Did you also love Reading Rainbow as a kid? It was a great way to get kids excited about reading. For me, that show captured the wonder and magic I felt every time I opened a book. No matter what kind of book they promoted, I wanted to read it.
Reading Rainbow understood that reading is often in need of good publicity. Some students are reluctant readers or need convincing to try a new type of book. Other students abandon books after a few pages.
I’ve found it helps to take some cues from public relations firms to improve reading’s reputation with my students. Use these tips to add surprise and delight to the reading experience in your classroom and improve reading’s image today.
1. Create a “personal library” that’s special.
When I moved to a new classroom several years ago, I put my personal collection of children’s books in a cabinet and labeled it, “Ms. Howard’s personal library.
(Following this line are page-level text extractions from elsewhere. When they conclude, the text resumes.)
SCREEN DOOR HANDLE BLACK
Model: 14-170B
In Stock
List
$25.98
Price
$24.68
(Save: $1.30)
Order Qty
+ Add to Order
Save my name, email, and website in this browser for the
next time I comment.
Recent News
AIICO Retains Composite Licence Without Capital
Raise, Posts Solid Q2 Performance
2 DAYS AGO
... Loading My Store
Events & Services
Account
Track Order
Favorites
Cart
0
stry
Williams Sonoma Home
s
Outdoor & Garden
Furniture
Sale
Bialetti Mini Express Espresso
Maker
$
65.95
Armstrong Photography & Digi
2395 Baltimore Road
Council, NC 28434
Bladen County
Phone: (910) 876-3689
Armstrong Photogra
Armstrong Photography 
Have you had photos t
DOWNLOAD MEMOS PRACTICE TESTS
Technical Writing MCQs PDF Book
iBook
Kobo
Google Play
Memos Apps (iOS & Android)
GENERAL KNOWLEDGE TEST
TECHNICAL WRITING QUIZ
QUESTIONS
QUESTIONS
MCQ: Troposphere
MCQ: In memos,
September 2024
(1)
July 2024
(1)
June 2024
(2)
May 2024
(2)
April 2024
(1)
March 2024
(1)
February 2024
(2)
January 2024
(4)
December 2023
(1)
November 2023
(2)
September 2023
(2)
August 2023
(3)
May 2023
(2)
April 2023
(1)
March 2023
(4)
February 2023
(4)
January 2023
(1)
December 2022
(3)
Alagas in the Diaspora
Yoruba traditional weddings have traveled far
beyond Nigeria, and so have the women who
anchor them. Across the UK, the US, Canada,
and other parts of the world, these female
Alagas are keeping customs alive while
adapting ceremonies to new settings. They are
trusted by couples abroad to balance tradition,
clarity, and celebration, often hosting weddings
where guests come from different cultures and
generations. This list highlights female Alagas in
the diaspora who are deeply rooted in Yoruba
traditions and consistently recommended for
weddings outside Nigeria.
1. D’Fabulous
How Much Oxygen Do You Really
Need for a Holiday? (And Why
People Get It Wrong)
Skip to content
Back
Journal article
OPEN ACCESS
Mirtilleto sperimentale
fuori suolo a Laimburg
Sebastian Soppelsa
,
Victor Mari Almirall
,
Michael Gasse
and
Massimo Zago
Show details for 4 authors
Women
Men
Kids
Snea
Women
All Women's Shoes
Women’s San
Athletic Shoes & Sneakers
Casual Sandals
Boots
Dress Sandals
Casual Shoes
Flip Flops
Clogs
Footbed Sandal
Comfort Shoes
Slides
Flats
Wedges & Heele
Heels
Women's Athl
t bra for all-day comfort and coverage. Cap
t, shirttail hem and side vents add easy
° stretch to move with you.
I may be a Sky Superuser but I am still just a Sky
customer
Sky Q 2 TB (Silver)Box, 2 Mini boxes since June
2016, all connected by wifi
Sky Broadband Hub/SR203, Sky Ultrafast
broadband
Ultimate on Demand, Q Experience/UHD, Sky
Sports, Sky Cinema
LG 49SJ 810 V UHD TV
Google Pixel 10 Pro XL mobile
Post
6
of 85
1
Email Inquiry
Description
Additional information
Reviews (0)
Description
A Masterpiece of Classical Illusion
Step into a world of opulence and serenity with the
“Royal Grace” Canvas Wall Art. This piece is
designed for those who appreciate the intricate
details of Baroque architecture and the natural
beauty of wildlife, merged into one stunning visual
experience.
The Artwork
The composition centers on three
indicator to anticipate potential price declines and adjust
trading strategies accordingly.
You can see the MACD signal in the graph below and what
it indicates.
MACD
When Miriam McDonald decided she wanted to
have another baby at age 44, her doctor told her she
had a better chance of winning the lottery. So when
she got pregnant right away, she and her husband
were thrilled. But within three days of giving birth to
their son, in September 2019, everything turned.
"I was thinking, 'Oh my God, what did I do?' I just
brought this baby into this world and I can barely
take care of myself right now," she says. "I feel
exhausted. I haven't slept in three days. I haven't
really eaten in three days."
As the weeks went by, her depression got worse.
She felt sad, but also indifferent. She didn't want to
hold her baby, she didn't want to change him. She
Please ask to borrow a book.” It wasn’t a big sign, but it was enough for students to ask to see what books I had hidden behind the closed cabinet door.
The requests to borrow from my library increased throughout the year, with each student taking a few minutes to talk to me about the book they chose or to ask for a recommendation. The personal interaction only added to the excitement of accessing a new, secret set of books.
TEACHER TIP: To ensure that all books are returned to you in good shape, take a picture of each student with the book they borrowed. These photos will serve as entertaining reminders of who borrowed what.
2. Save books for later.
Capture some of that excitement from the beginning of the year when the entire classroom library was new and fresh by holding back a few stacks of books to put out after winter break. This is also a good time to think about introducing new kinds of reading materials: graphic novels, illustrated encyclopedias, or even high-interest magazines.
TEACHER TIP: Make sure to give students a brief introduction to the new books in your classroom library by reading the backs of a few titles or sharing what makes each one special.
3. Adopt a classroom author or stage an event.
One of the coolest experiences I’ve had as a classroom teacher was when my fourth grade class was obsessed with Raina Telgemeier’s graphic novel, Smile, and Kazu Kibuishi’s Amulet series.
Both authors were scheduled to speak as part of a live web interview, sharing their writing (and drawing) process with students across the country. I made a big announcement, sharing the details of the upcoming event, and promoted each of the books to my class.
It wasn’t long before my students had organized a list, outlining in what order they were going to read our classroom copies of Smile and Amulet 1-4. They devoured the books to get ready for the webcast, but even after the interview was over they still passed them around to read a second or even a third time.
TEACHER TIP: You don’t have to wait for a live event to promote an author or genre in your classroom. Schedule a character costume contest or arrange to show a pre-recorded author interview and build-up enthusiasm leading up to big day.
4. Change up your read-aloud.
Read aloud is a special time in the classroom, and not just because it has the power to calm and quiet even the most unsettled students. Make read aloud even more special by taking the experience one step further: pass out a small treat for students to nibble on while you read, allow them to lay on the floor as they listen, or play part of the audiobook read by the author.
One year, my students asked if they could to pull down all the curtains and turn out the lights while I read by the light of a small globe that doubled as a lamp. It was so cozy, we continued the practice all winter.
TEACHER TIP: You don’t have to spend money or provide food to turn read aloud into a memorable occasion. Changes like moving your class to a grassy spot on campus or taking care to do all the silly voices won’t cost you a thing.
5. Start a “Flashlight Friday.”
Give your sustained silent reading time a boost with flashlights.
Turn off the classroom lights, lower the shades and have students grab a comfy spot on the rug or bean bag chair. Reading by flashlight is not only an exciting treat, but it literally focuses students’ attention on the book in front of them.
TEACHER TIP: It doesn’t have to be Friday to use flashlights, but I find that alliteration makes everything more fun. Also, while blanket forts are optional, they magnify magic exponentially.